May 1 (UPI) — The two astronauts who are to begin a new era of human spaceflight from U.S. soil this month said Friday they hope to inspire generations of Americans.
It is time again “to be watching American rockets launching from the Florida coast to the International Space Station,” said Doug Hurley, who will be launched May 27 on the first crewed mission from this country since he piloted the final space shuttle mission in 2011.
The astronauts said they were pleased to learn only recently they would spend a longer time than previously planned on the International Space Station. NASA announced Friday that their mission, originally designed for a few days in space as a demonstration, would last for weeks or months.
Behnken noted he would be flying on the first new crewed spacecraft for NASA since the first shuttle was launched in 1981.
“It’s probably a dream of every test pilot school student to have the opportunity to fly on a brand-new spaceship, and I’m lucky enough to get that opportunity,” he said.
The mission also comes under restrictions due to the COVID-19 pandemic. The astronauts and NASA Administrator Jim Bridenstine urged Americans to stay home for the launch and not come to the Kennedy Space Center area.
“We want everyone to enjoy this as a moment in U.S. space history, but we want them to enjoy it from a distance,” Behnken said.

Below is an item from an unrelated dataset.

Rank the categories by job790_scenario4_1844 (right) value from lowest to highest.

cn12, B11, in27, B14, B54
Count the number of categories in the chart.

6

When the two astronauts arrive, they will help the existing three-member crew on the space station change batteries and handle spacewalks. That crew has one U.S. astronaut, Chris Cassidy, and two cosmonauts.

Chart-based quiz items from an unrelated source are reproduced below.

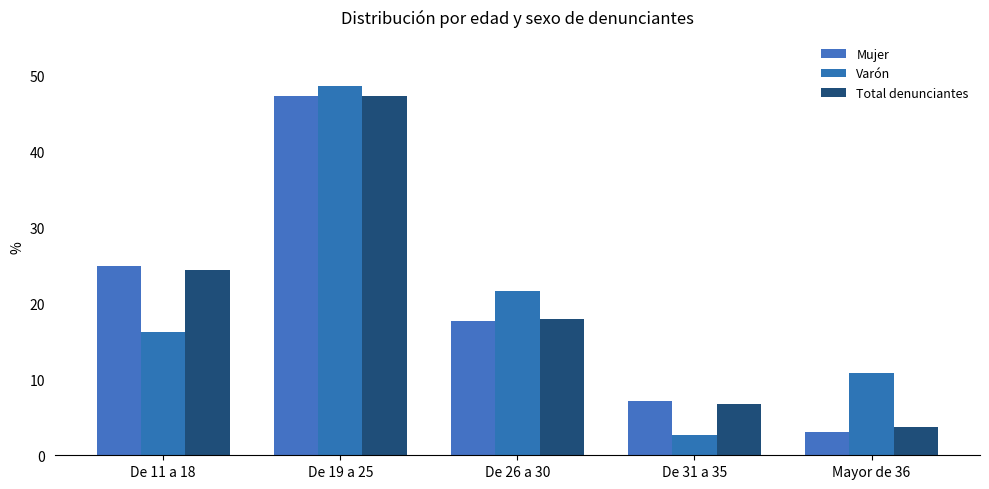

Reading left to right, extract all data points from this chart.

Mujer: 24.9	47.3	17.6	7.1	3.0
Varón: 16.2	48.6	21.6	2.7	10.8
Total denunciantes: 24.4	47.3	17.9	6.7	3.7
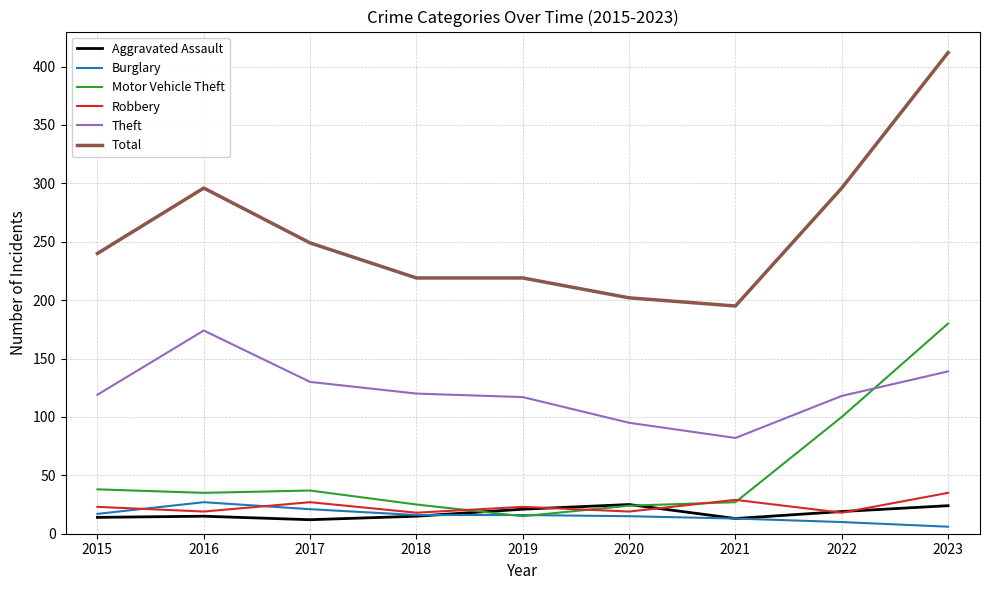

Which series has the largest total across all categories?

Total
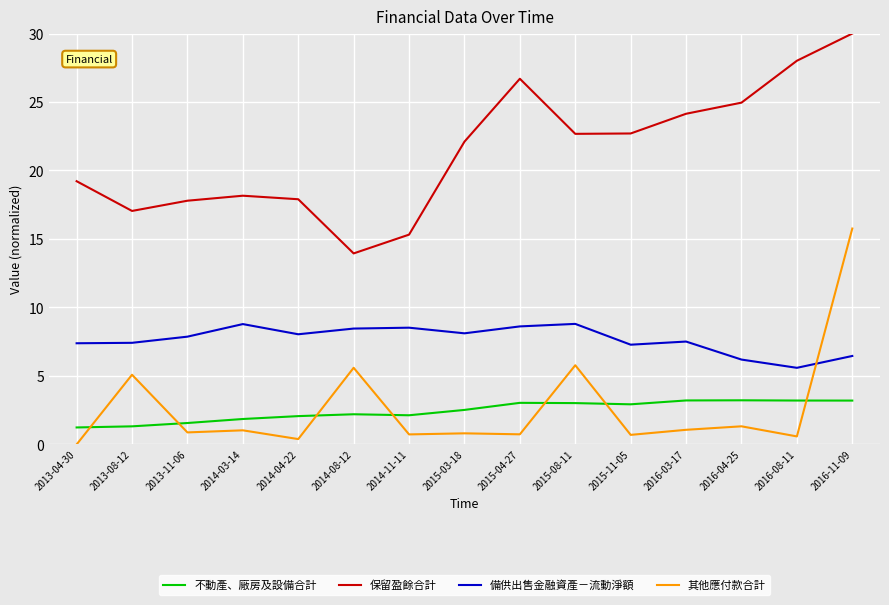

Read the 備供出售金融資產－流動淨額 value at 2016-03-17.

7.5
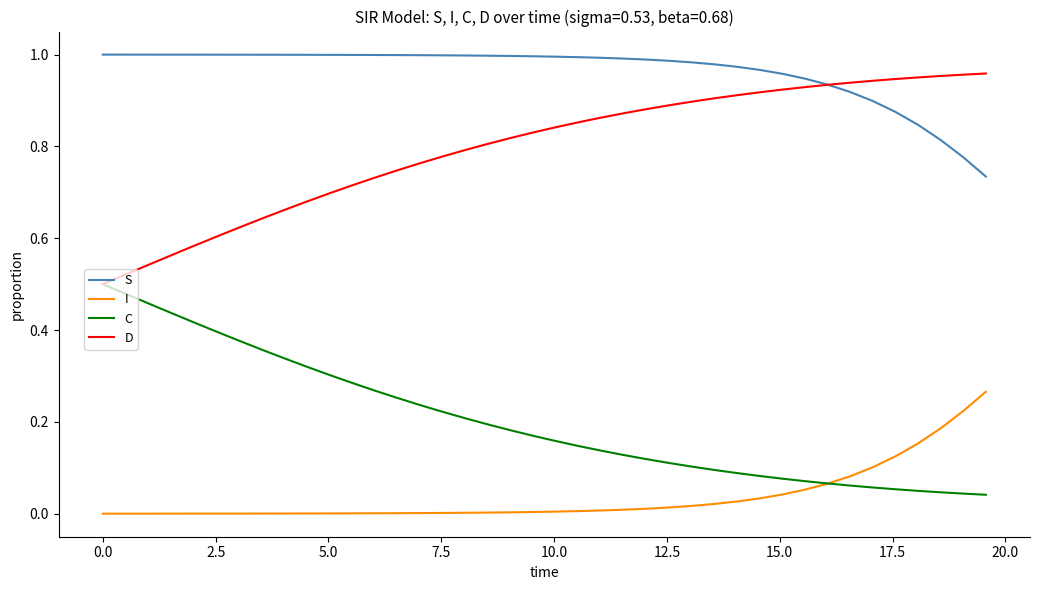

Rank the series by their average value, from highest to lowest.

S, D, C, I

“There’s a lot of work and activity that can be done in the U.S. segment — certainly more than one person can accomplish on their own,” Behnken said. “I wouldn’t be, you know, probably a real astronaut if I didn’t say I was looking forward to the possibility of doing some spacewalks. That’ll be some icing on the cake for us.”
The mission is part of the final certification process before Crew Dragon provides ongoing shuttle service to the space station. The two astronauts will be the first since the last Apollo landing in 1972 to come back to Earth with a splashdown just off Florida’s Atlantic Coast.
“We do expect [splashdown] to be a little bit softer than a Soyuz landing, but definitely harder than a space shuttle landing and then … well, we’ll tell you about it in the post-landing press conference,” Behnken said.